La BNP PARIBAS expose avoir égaré le contrat de prêt en question.
Elle ne peut donc prétendre avoir respecté aux termes du contrat les dispositions des articles L311-8, L311- 10, L311-11 et L311-12 et l311-13 anciens du code de la consommation comme le soutient [B] [D] .
L'article L3 111 ' 33 ancien du code de la consommation dispose que le prêteur qui ne respecte pas les conditions légales de l'offre préalable est déchu du droit de réclamer les intérêts pour les sommes prêtées.
La BNP PARIBAS s'en trouve en conséquence déchue de tout droit à intérêts.
Le jugement déféré sera sur ces motifs infirmé en ce qu'il a assorti le paiement de la somme due au titre du prêt d'intérêts au taux nominal annuel de 6 % à compter du 28 février 2011
Sur le manquement de la BNP PARIBAS Paribas à son devoir de mise en garde de [B] [D] à la conclusion du contrat de prêt .
[B] [D] justifie qu'il percevait en 2006 , année de la conclusion du contrat de prêt, un revenu mensuel de 1166 € et qu'il payait un loyer mensuel de 760 €.
La BNP PARIBAS qui a perdu l'offre de prêt en question ne peut justifier en ce qui la concerne d' une quelconque déclaration de ressources autre de l'emprunteur à la conclusion du contrat de prêt.
Dans ce cas la BNP PARIBAS , vu la modicité des ressources l'emprunteur , se devait de l'avertir voir de le dissuader de contracter un emprunt de 15'000 € .

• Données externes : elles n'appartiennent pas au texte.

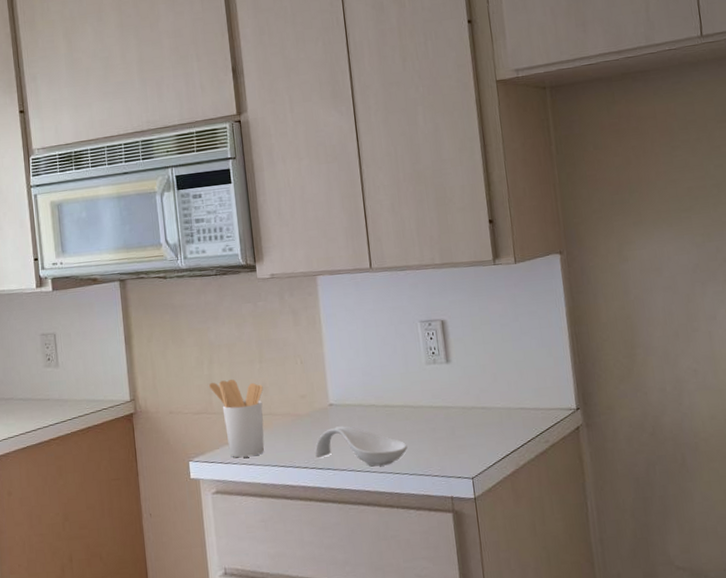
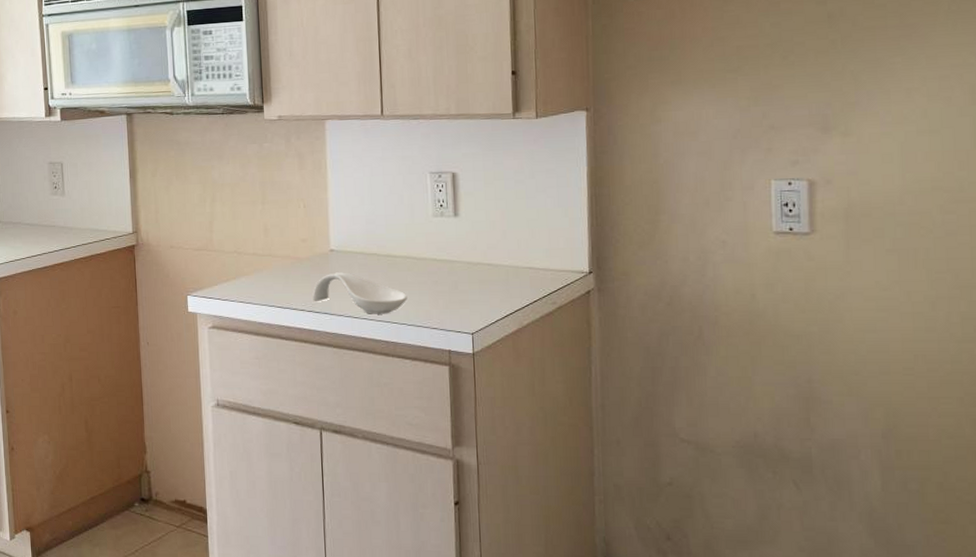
utensil holder: present [209,379,265,458] -> none [211,219,264,296]

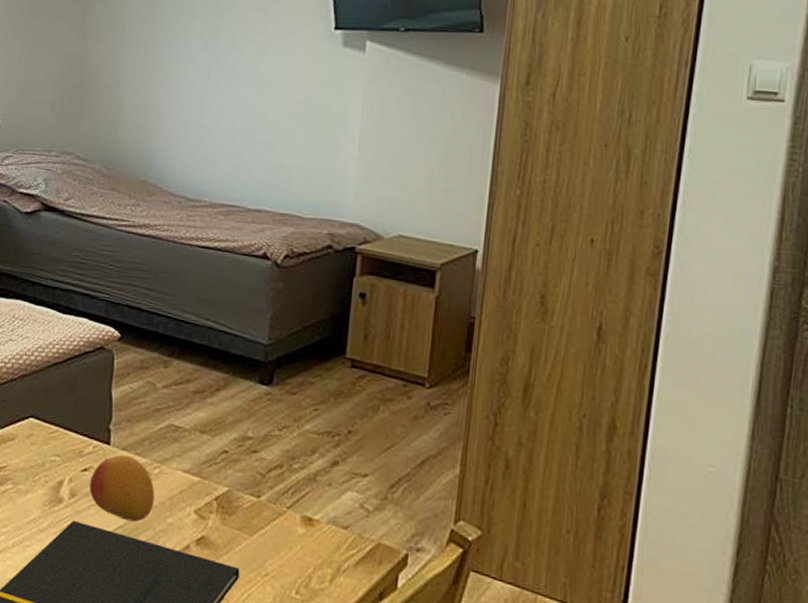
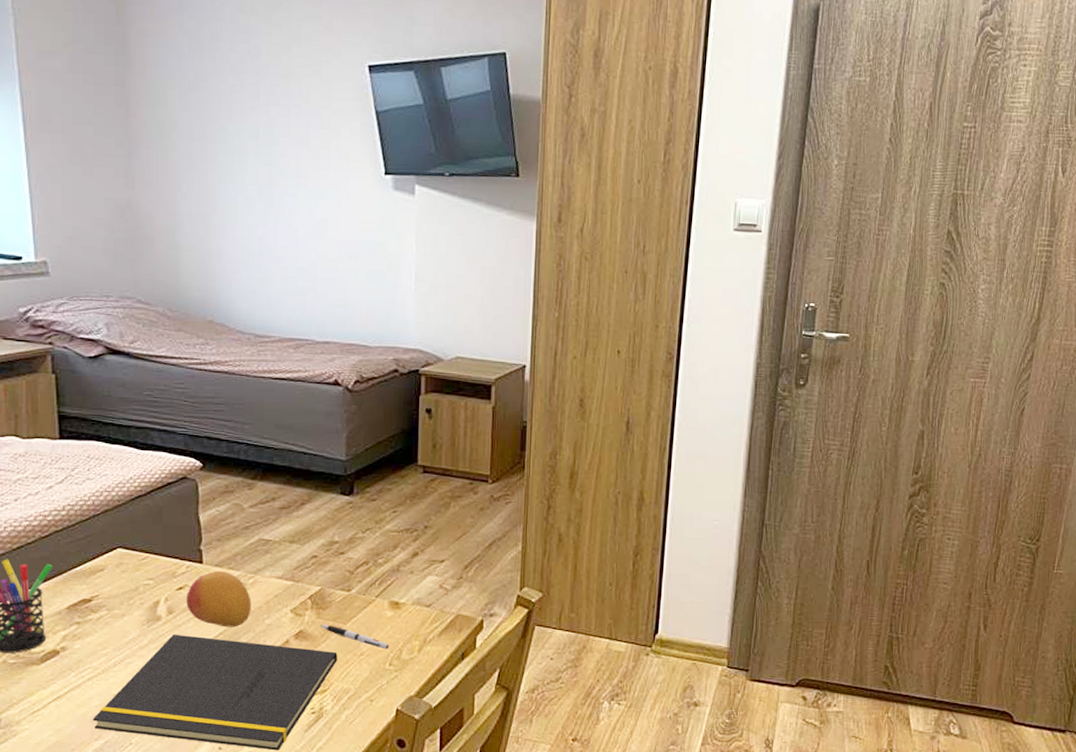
pen: none [224,532,298,574] -> present [320,624,390,650]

La BNP PARIBAS qui a ainsi failli à son devoir de mise en garde , conseil et information à l'encontre de [B] [D] , emprunteur , ce qui a fait perdre à M.[D] une chance de ne pas contracter et engage sa responsabilité.
Ce préjudice sera réparé par l'octroi d'une somme de 2000 € à [B] [D] à titre de dommages-intérêts.

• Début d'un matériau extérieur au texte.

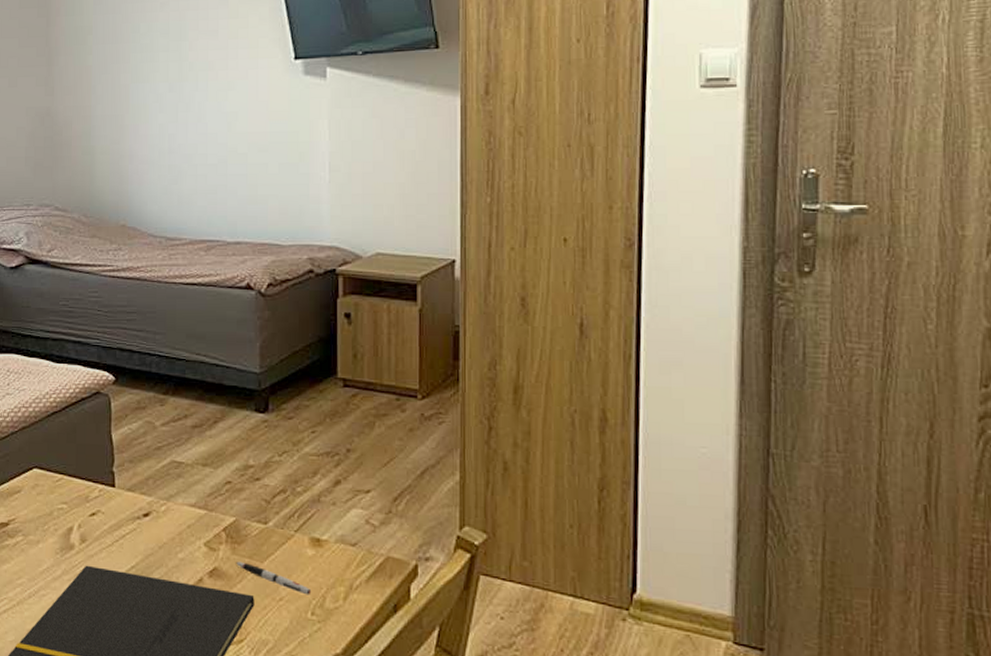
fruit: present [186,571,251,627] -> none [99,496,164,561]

L'équité ne commandait pas d'allouer de sommes au titre de l'article 700 du code de procédure civile en première instance.
Le jugement déféré sera sur ces motifs confirmé de ce chef.
L'équité ne commande pas d'allouer de sommes au titre de l'article 700 du code de procédure civile en cause d'appel.
[B] [D] supportera les dépens.
PAR CES MOTIFS
LA COUR
Statuant contradictoirement
Infirme le jugement déféré en ce qu'il a débouté la BNP PARIBAS de sa demande en paiement du solde débiteur du compte courant de [B] [D] .
Statuant à nouveau condamne [B] [D] à payer à la BNP PARIBAS la somme de 618,40 euros outre intérêts au taux légal depuis le 17 juillet 2009 date de la mise en demeure.
Infirme le jugement déféré en ce qu'il a assorti d' intérêts au taux contractuel nominal annuel de 6% l'an à compter du 28 février 2011 la condamnation de [B] [D] au paiement de la somme de 9.642,80 euros.
Statuant à nouveau dit n'y avoir lieu à paiement d' intérêts au taux contractuel sur cette somme.
Confirme le jugement déféré pour le surplus.
Y ajoutant condamne la BNP PARIBAS à payer à [B] [D] une somme de 2.000 euros à titre de dommages -intérêts .
Dit n'y avoir lieu à l'application de l'article 700 du code de procédure civile.
Condamne [B] [D] aux dépens dont distraction au profit de la SCP TROEGELER et associés , avocats.